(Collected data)
%%
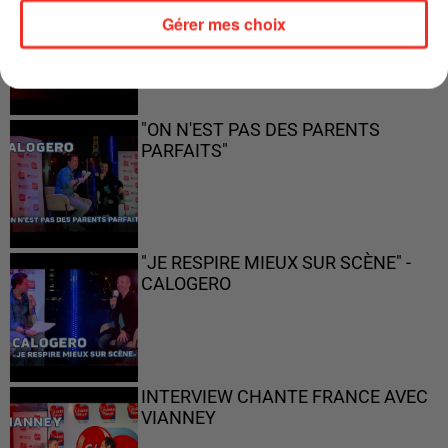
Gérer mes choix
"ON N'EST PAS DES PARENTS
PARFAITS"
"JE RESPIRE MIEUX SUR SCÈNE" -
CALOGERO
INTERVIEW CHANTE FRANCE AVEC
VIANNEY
%%
%%
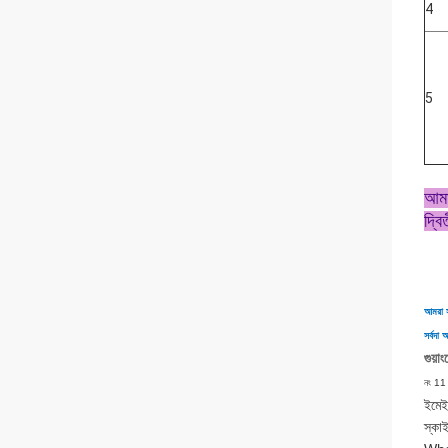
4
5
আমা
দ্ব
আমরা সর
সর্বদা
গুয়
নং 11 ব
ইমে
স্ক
%%
%%
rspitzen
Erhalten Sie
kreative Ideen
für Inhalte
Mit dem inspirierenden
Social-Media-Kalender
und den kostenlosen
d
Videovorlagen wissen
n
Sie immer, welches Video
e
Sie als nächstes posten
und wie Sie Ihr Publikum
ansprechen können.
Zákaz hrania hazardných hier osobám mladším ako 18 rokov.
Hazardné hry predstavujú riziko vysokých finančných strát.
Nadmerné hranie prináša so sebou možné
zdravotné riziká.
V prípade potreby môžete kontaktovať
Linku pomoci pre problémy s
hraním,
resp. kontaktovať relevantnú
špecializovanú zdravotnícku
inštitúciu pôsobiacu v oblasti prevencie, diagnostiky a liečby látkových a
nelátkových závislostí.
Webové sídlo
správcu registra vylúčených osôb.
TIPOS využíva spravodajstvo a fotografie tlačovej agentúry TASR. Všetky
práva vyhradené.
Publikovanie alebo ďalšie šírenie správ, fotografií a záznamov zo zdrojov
%%
| Task requirements |
Your answer should be a single number: the count of lines in the entries that hold the string "kontaktovať".

| Answer area |
2